- [Task set]
**1.** In the Securitize text, what date is set for the shareholder vote on the merger?
**2.** Retype the Securitize text from "- Securitize's merger" to "tokenized equity securities.".

- [Text excerpt]
───
Key facts
- Benchmark Equity Research maintained its Buy rating on Securitize.
- Benchmark set a $16 price target for Securitize, projecting $178 million in revenue by 2027.
- Securitize's merger with Cantor Equity Partners II cleared a regulatory hurdle with the SEC.
- A shareholder vote on the merger is scheduled for June 29.
- Securitize's platform includes SEC-registered broker-dealer, ATS, and transfer agent capabilities.
- Securitize partners with BlackRock on its BUIDL fund and a stablecoin reserve vehicle.
- Securitize also partnered with Computershare to support tokenized equity securities.
- As of March 31, Securitize managed $3.4 billion in tokenized assets.
Benchmark Equity Research has reiterated its Buy rating on Securitize, a firm specializing in tokenization infrastructure, as the company approaches its planned listing on the New York Stock Exchange (NYSE). The research firm set a price target of $16 per share, based on revenue projections of $178 million for 2027.
───
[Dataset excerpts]
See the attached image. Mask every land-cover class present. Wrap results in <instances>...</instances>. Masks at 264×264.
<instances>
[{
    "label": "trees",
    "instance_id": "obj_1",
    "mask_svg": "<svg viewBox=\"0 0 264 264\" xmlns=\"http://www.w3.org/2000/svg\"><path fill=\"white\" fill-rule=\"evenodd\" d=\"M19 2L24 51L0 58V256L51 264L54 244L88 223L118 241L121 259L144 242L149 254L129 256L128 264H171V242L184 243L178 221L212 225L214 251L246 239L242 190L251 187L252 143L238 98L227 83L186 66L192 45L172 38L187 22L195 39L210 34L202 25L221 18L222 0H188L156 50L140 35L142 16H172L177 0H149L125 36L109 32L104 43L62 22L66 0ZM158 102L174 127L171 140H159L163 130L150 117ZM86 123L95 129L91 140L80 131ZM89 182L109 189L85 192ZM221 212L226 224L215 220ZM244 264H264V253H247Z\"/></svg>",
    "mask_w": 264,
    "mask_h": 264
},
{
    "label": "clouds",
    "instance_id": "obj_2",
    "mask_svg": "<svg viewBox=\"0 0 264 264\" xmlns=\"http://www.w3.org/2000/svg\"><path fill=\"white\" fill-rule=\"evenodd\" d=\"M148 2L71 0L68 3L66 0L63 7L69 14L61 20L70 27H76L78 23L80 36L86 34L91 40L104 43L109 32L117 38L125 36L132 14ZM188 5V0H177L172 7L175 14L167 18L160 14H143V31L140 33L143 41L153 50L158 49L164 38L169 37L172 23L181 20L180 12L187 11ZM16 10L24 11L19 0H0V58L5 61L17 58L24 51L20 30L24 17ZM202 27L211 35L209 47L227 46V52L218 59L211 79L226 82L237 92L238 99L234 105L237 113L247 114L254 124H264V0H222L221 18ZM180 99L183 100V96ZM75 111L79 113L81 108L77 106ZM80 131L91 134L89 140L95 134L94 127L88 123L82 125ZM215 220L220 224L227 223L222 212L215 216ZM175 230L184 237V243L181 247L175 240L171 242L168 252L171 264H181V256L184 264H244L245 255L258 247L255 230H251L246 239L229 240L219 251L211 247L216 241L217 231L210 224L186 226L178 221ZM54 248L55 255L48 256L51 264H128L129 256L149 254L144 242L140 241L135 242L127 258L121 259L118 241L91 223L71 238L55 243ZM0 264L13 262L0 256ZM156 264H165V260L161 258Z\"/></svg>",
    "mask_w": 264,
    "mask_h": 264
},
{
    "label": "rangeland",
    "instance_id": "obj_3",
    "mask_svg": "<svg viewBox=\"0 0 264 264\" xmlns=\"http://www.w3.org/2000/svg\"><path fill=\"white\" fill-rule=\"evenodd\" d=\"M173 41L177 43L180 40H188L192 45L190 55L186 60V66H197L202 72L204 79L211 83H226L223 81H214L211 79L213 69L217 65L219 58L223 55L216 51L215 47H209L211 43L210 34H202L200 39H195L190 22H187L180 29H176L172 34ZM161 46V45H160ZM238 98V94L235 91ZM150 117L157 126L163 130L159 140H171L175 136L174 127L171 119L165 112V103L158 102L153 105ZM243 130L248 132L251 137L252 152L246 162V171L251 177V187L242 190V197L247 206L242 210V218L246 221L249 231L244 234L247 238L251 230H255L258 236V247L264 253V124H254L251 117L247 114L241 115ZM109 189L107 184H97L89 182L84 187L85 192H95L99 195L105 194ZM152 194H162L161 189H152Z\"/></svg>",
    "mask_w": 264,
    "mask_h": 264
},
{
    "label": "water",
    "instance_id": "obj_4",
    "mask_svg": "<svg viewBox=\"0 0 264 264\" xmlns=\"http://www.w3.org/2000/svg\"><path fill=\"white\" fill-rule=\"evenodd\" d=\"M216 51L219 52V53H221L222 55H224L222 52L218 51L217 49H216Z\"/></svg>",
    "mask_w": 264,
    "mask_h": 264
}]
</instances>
───
- [Solutions to the problems]
**1.** June 29.

**2.**
- Securitize's merger with Cantor Equity Partners II cleared a regulatory hurdle with the SEC.
- A shareholder vote on the merger is scheduled for June 29.
- Securitize's platform includes SEC-registered broker-dealer, ATS, and transfer agent capabilities.
- Securitize partners with BlackRock on its BUIDL fund and a stablecoin reserve vehicle.
- Securitize also partnered with Computershare to support tokenized equity securities.